Lecturer (Assistant Professor)
School of Geographical Sciences, University of Bristol
Fellow
Center for Spatial Studies, University of California, Santa Barbara
Rui Zhu is a postdoctoral scholar at the Department of Geography, University of California, Santa Barbara. His research interests include geospatial semantics, spatial statistics, as well as their broader interactions in geospatial artificial intelligence (Geo-AI). More concretely, he combines theory-informed approach and data-driven appraoch to address geospatial challenges such as geospatial data interoperability, spatial predictions, qualitative spatial reasoning, and so on.
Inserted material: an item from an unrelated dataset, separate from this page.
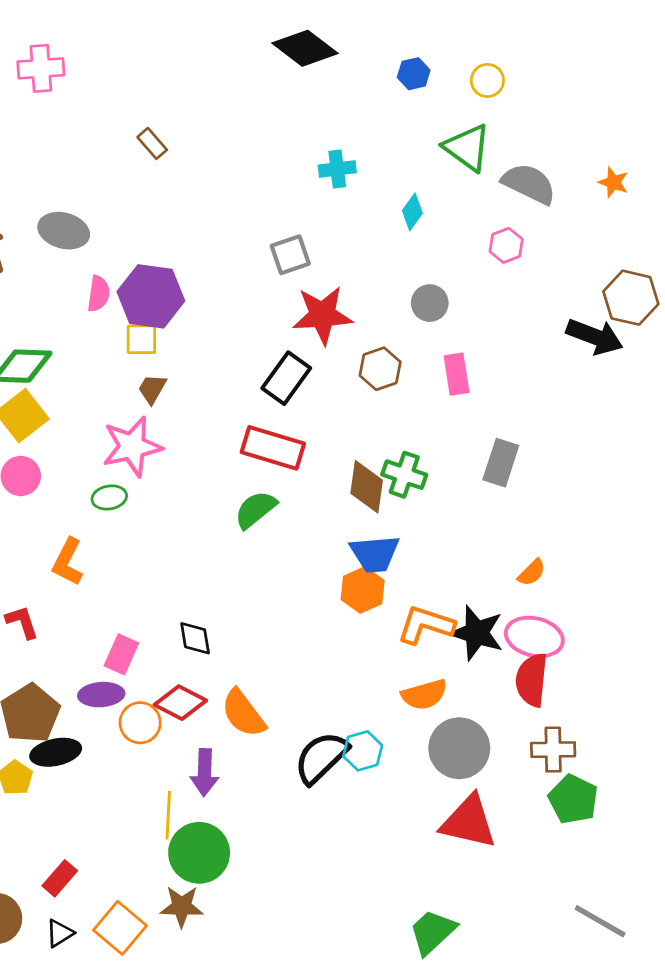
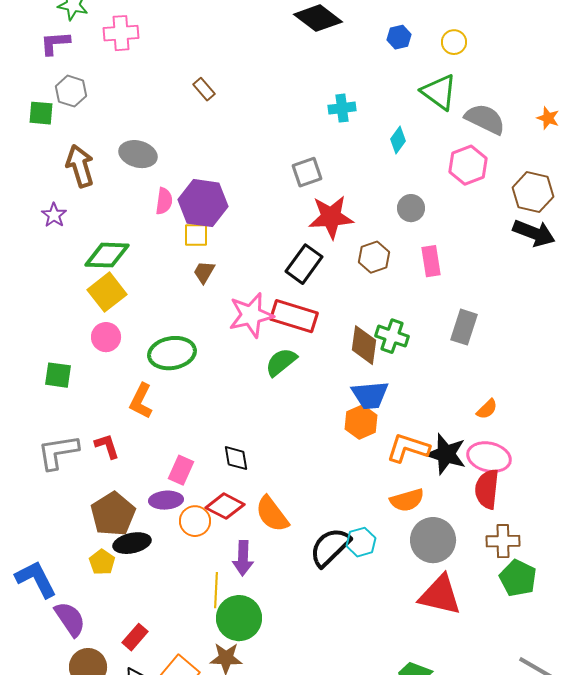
pink hexagon: (506, 245) -> (468, 165), size x1.5
brown hexagon: (631, 298) -> (533, 192), moved
pink star: (132, 447) -> (251, 315), moved
green ellipse: (109, 497) -> (172, 353), size x1.8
Zhu's work has been applied to a wide range of applications, indluding urban studies, global health, environmental modeling, as well as humanitarian aids. He is currently working on the KnowWhereGraph (KWG) project funded by NSF.
Zhu obtained his Ph.D. degree from the University of California, Santa Barbara in 2020 under the advise of Dr. Krzysztof Janowicz and Dr. Phaedon Kyriakidis. He holds a M.S. degree in Information Science from the University of Pittsburgh working with Dr. Hassan Karimi.